Task statement — Copy word for word the lines of material from the start through the line containing "11: (724, 234)", including both ends.

Data listing:
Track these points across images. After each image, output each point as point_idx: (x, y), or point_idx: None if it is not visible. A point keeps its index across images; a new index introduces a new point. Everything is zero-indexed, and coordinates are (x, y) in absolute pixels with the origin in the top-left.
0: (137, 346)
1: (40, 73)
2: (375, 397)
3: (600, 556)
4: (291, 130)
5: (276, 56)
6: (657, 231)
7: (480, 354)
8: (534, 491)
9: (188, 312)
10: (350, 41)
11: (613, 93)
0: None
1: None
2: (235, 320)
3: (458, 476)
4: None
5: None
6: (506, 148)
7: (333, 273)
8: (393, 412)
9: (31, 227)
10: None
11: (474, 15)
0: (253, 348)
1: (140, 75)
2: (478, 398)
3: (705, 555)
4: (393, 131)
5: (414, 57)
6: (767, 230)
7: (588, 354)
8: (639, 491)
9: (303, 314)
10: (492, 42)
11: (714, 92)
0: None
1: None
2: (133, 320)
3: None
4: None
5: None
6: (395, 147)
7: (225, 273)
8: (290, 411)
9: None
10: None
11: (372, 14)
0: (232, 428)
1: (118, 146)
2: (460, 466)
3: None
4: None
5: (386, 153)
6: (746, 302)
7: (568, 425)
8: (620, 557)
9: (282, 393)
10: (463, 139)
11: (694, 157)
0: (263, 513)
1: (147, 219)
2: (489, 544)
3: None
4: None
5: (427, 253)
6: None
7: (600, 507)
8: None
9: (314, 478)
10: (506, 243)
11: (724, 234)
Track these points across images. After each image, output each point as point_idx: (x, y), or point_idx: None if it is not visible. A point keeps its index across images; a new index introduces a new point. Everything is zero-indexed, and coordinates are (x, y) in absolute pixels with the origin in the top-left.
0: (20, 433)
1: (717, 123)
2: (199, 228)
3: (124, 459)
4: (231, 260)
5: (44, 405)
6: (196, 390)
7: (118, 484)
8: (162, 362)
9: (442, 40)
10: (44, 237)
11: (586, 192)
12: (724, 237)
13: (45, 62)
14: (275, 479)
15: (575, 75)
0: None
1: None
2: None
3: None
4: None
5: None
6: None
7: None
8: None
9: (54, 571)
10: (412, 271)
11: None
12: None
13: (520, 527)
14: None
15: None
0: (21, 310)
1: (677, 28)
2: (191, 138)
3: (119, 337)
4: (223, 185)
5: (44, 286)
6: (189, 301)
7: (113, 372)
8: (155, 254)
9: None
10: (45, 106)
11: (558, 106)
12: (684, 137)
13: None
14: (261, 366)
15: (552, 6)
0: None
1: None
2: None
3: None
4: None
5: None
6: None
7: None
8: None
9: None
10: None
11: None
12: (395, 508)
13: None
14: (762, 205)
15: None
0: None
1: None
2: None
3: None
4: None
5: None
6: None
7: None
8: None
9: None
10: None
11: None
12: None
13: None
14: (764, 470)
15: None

Solved exercise —
Track these points across images. After each image, output each point as point_idx: (x, y), or point_idx: None if it is not visible. A point keeps its index across images; a new index introduces a new point. Everything is zero-indexed, and coordinates are (x, y) in absolute pixels with the origin in the top-left.
0: (137, 346)
1: (40, 73)
2: (375, 397)
3: (600, 556)
4: (291, 130)
5: (276, 56)
6: (657, 231)
7: (480, 354)
8: (534, 491)
9: (188, 312)
10: (350, 41)
11: (613, 93)
0: None
1: None
2: (235, 320)
3: (458, 476)
4: None
5: None
6: (506, 148)
7: (333, 273)
8: (393, 412)
9: (31, 227)
10: None
11: (474, 15)
0: (253, 348)
1: (140, 75)
2: (478, 398)
3: (705, 555)
4: (393, 131)
5: (414, 57)
6: (767, 230)
7: (588, 354)
8: (639, 491)
9: (303, 314)
10: (492, 42)
11: (714, 92)
0: None
1: None
2: (133, 320)
3: None
4: None
5: None
6: (395, 147)
7: (225, 273)
8: (290, 411)
9: None
10: None
11: (372, 14)
0: (232, 428)
1: (118, 146)
2: (460, 466)
3: None
4: None
5: (386, 153)
6: (746, 302)
7: (568, 425)
8: (620, 557)
9: (282, 393)
10: (463, 139)
11: (694, 157)
0: (263, 513)
1: (147, 219)
2: (489, 544)
3: None
4: None
5: (427, 253)
6: None
7: (600, 507)
8: None
9: (314, 478)
10: (506, 243)
11: (724, 234)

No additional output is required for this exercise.